Kunjungan Bilateral Presiden RI ke Rusia 19 Mei 2016

  1.  Presiden Joko Widodo melakukan kunjungan ke Sochi, Rusia untuk menghadiri KTT ASEAN-Rusia yang diselenggarakan di Sochi pada 20 Mei.
  2. Selain menghadiri KTT tersebut, Presiden Joko Widodo juga melakukan pertemuan bilateral dengan Presiden Vladimir Putin di Sochi pada 19 Mei 2016, sebelum pelaksanaan KTT ASEAN-Rusia.
  3. Kedua Presiden telah beberapa kali bertemu dalam berbagai pertemuan internasional. Pertemuan terakhir adalah di sela-sela KTT APEC Beijing, 10 November 2014.
  4. Pada kesempatan pertemuan bilateral, Presiden RI akan menyampaikan beberapa hal antara lain:
  • kerja sama di bidang ekonomi;
  • Kerja sama pertahanan dan keamanan;
  • Kerja sama energi.
  • Harapan agar investor dari Rusia dapat di dorong untuk melakukan investasi di bidang infrastruktur dan energi di Indonesia.
  • Di bahas pula beberapa isu regional dan internasional seperti: Laut Tiongkok Selatan, Suriah dan perkembangan di Timur Tengah.
  1. Rusia memiliki arti penting bagi Indonesia, mengingat kedua negara telah melakukan hubungan bilateral sejak 1950 (66 tahun).
  2. Pada 2003 telah pula ditandangani Deklarasi Kerangka Hubungan Persahabatan dan Kemitraan dalam Abad ke-21 dengan fokus bidang ekonomi, teknik militer, dan Iptek.
  3. Rusia juga merupakan salah satu mitra dagang Indonesia yang utama, khususnya di bidang CPO dan Industri Pertahanan.
  4. Nilai Perdagangan bilateral pada 2015 mencapai: US$ 1,98 milyar.

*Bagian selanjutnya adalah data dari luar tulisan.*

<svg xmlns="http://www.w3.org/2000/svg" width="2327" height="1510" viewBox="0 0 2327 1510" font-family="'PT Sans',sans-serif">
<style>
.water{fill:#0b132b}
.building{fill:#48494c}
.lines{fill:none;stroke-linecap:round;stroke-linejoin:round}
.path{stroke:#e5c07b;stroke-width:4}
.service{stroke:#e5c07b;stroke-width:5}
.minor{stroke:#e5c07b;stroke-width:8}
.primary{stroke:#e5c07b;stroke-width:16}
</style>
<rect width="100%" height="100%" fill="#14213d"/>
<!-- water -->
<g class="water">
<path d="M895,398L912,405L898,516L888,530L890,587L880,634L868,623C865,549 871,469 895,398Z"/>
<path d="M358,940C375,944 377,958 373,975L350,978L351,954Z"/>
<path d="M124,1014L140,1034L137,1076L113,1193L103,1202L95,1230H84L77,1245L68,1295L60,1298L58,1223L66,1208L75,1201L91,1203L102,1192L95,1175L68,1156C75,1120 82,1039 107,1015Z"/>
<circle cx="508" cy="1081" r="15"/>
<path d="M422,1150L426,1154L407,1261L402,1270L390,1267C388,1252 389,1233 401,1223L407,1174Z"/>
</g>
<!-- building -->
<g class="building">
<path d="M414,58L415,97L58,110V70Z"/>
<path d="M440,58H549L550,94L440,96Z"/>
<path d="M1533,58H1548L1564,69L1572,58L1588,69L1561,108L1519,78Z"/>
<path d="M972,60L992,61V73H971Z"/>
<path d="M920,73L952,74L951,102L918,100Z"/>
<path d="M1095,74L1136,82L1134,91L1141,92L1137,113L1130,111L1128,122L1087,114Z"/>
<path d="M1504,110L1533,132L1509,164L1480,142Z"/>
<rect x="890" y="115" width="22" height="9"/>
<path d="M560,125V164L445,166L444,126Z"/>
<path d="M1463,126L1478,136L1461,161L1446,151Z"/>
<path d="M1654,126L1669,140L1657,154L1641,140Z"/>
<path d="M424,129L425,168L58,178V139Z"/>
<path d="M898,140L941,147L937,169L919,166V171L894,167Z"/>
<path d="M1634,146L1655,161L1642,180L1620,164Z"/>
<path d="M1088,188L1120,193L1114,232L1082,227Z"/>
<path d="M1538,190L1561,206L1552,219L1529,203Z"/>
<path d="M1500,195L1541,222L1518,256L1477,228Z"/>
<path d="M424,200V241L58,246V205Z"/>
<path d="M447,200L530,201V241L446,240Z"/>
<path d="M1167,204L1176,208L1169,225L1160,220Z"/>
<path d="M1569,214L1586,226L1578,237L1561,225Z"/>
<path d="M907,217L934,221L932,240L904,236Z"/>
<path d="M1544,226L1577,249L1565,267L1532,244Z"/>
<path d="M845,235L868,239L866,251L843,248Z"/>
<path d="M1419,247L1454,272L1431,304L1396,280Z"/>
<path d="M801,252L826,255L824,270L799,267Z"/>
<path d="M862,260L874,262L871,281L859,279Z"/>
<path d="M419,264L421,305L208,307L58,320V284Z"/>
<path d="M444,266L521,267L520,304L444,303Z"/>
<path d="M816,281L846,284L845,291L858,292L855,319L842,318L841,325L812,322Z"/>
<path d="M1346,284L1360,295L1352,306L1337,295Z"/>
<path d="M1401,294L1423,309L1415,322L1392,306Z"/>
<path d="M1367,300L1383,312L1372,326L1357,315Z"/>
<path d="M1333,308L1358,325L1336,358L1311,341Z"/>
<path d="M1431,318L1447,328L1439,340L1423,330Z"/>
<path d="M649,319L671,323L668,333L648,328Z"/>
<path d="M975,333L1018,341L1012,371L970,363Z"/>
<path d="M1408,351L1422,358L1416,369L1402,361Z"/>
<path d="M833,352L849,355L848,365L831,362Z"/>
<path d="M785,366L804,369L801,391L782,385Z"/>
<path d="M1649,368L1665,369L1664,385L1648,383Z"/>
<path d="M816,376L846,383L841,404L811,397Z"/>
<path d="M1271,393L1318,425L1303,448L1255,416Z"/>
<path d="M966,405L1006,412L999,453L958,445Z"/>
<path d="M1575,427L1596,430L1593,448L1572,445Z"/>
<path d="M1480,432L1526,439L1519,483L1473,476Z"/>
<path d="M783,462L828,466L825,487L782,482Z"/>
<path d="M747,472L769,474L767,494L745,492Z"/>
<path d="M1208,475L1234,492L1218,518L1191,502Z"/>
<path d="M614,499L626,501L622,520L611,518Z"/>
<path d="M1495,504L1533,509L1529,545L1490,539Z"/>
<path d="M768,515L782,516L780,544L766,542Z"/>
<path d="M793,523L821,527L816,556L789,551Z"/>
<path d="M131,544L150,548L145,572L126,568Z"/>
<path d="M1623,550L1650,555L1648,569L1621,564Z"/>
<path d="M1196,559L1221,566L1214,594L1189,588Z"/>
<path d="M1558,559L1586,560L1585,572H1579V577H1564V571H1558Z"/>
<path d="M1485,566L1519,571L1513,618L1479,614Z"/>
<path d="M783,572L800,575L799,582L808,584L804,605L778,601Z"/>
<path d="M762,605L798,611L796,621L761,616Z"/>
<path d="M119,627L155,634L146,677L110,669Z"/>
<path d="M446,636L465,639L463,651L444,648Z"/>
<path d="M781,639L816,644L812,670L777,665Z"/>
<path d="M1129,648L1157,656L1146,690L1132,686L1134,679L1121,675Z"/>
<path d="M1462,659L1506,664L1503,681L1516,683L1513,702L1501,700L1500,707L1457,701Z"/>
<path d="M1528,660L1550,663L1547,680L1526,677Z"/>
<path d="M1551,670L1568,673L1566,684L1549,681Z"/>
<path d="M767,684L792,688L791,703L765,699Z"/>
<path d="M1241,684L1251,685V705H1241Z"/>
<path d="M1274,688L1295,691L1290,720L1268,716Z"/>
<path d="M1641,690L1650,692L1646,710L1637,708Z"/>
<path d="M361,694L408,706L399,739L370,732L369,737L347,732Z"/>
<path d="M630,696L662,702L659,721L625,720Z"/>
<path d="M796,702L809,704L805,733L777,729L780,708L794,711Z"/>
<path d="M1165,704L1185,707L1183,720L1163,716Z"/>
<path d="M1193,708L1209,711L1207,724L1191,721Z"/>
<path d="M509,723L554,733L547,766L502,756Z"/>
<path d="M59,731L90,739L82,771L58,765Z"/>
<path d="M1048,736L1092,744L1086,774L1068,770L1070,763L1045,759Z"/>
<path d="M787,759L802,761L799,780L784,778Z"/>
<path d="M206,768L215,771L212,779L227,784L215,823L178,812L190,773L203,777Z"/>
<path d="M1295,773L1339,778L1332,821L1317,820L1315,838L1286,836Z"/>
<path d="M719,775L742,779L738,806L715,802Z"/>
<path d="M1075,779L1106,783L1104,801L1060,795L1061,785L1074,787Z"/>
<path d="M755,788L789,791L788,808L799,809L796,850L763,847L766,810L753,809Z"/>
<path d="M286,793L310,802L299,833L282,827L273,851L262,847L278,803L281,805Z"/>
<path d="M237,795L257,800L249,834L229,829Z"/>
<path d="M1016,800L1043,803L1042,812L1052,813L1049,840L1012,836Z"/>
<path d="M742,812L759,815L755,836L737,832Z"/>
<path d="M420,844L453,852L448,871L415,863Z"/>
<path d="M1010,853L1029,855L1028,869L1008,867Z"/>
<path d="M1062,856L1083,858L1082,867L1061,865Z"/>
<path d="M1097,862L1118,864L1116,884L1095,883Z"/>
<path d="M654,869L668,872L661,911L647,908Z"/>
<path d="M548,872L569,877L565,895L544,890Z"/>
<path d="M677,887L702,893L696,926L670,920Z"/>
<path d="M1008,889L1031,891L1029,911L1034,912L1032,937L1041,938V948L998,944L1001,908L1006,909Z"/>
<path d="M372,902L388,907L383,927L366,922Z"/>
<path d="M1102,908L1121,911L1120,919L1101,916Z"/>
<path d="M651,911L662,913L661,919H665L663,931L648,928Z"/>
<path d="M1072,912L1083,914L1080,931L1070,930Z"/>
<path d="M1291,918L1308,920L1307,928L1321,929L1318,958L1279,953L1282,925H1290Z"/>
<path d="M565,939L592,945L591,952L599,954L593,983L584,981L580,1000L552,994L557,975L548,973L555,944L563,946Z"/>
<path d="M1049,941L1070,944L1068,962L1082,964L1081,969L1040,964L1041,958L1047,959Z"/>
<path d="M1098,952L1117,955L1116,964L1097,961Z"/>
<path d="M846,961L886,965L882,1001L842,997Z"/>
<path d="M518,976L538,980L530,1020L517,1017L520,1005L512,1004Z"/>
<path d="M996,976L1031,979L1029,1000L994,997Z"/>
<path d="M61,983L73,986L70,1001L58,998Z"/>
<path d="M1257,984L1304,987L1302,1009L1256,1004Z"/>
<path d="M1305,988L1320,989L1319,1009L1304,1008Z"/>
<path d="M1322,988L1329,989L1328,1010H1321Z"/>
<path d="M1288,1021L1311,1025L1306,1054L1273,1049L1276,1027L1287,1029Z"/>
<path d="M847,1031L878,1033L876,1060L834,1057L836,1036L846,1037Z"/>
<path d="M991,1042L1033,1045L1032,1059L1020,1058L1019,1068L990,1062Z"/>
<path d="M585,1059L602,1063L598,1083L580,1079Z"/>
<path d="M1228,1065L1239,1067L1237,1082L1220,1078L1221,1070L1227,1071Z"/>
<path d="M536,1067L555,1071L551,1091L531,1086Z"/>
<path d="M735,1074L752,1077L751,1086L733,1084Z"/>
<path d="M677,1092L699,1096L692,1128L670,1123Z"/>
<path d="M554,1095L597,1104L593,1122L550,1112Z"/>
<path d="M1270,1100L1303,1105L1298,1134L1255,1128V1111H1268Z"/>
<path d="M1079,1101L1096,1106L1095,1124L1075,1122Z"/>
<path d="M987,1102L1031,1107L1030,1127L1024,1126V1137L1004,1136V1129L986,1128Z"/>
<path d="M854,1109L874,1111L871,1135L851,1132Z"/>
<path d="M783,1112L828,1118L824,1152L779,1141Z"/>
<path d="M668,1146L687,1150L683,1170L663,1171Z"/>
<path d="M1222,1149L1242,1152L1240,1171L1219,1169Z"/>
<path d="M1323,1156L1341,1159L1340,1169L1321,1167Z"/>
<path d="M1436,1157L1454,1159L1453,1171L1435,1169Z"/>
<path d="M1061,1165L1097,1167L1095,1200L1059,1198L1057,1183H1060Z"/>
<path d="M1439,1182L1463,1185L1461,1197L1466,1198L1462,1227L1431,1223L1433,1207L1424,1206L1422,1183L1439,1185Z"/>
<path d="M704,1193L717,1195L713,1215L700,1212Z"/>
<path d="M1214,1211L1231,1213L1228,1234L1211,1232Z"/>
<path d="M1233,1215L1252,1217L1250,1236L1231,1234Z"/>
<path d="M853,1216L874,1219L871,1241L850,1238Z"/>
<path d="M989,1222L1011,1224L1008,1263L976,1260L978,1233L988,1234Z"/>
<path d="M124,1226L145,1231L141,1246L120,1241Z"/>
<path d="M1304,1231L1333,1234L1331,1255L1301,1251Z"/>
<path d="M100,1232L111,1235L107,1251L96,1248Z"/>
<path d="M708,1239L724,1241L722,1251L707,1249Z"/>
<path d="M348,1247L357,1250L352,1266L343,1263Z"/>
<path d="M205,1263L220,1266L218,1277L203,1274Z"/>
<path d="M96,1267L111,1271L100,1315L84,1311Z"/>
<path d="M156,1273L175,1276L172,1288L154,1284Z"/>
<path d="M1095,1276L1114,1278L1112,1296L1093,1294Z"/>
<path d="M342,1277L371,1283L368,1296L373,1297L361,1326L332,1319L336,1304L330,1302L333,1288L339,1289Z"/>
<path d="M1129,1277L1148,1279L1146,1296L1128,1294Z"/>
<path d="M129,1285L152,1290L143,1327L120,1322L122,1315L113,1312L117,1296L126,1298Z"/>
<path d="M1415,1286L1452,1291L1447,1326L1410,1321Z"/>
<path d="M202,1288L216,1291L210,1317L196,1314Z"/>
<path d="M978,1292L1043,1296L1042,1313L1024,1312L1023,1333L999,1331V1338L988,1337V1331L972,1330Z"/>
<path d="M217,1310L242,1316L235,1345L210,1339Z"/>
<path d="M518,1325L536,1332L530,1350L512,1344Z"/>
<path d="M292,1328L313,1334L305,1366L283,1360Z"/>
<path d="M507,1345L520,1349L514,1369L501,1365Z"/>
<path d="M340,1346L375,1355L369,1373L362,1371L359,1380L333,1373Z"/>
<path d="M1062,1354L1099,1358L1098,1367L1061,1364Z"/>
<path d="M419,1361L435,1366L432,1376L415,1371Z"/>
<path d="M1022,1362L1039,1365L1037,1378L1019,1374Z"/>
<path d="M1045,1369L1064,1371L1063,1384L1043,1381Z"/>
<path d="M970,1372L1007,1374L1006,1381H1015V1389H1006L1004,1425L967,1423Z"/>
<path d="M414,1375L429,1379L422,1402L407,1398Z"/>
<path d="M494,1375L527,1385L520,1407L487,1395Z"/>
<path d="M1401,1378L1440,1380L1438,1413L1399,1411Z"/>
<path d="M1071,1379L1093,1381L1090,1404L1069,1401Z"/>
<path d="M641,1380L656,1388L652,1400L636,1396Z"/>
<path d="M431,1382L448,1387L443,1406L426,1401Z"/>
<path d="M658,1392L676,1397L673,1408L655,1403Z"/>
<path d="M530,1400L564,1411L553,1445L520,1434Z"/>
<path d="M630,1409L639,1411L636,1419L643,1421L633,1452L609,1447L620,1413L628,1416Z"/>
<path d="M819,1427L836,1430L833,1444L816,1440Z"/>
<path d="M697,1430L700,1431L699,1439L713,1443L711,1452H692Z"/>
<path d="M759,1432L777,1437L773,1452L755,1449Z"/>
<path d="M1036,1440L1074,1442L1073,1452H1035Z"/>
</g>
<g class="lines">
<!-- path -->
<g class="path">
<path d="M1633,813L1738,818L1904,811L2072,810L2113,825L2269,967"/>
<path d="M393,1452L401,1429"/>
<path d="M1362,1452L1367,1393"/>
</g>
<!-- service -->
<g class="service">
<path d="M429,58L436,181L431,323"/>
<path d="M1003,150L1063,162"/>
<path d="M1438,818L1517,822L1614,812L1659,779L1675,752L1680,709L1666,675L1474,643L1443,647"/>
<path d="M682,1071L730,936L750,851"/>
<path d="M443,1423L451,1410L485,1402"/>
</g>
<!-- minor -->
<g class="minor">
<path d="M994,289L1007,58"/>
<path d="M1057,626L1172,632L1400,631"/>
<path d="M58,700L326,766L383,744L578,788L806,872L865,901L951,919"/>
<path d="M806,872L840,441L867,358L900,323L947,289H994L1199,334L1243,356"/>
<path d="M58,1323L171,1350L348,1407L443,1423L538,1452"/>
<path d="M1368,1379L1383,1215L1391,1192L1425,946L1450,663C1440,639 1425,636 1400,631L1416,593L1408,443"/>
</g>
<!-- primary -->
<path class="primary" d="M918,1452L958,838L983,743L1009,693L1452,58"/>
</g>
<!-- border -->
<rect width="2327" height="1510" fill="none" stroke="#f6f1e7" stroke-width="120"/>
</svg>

Ekspor Indonesia adalah: CPO (50% dari total perdagangan), ikan, kakao butter, furnitur, teh, kopi.

Impor Indonesia adalah: Alutsista (30% alat pertahanan RI dari Rusia- Pesawat Tempur, Helikopter, Tank), besi baja, pupuk, logam, karet sintetis dan aluminium.

  1. Rusia juga merupakan salah satu investor asing cukup besar di Indonesia. Pada 2015, investasi Rusia mencapai total US$ 1,01 juta.  Sektor unggulan investasi Rusia adalah perhotelan dan restoran.

Rusia juga menunjukkan minat untuk melakukan investasi di bidang infrastruktur, pertambangan dan energi.

  1. Turis Rusia yang berkunjung ke Indonesia menempati posisi lima terbesar bagi turis asal Eropa. Pada 2015 sejumlah 5.012 orang wisatawan Rusia mengunjungi Indonesia.
  1. Pada kunjungan tersebut, rencananya akan ditandatangani beberapa MoU, antara lain di bidang Pertahanan, IUU Fishing dan Kearsipan.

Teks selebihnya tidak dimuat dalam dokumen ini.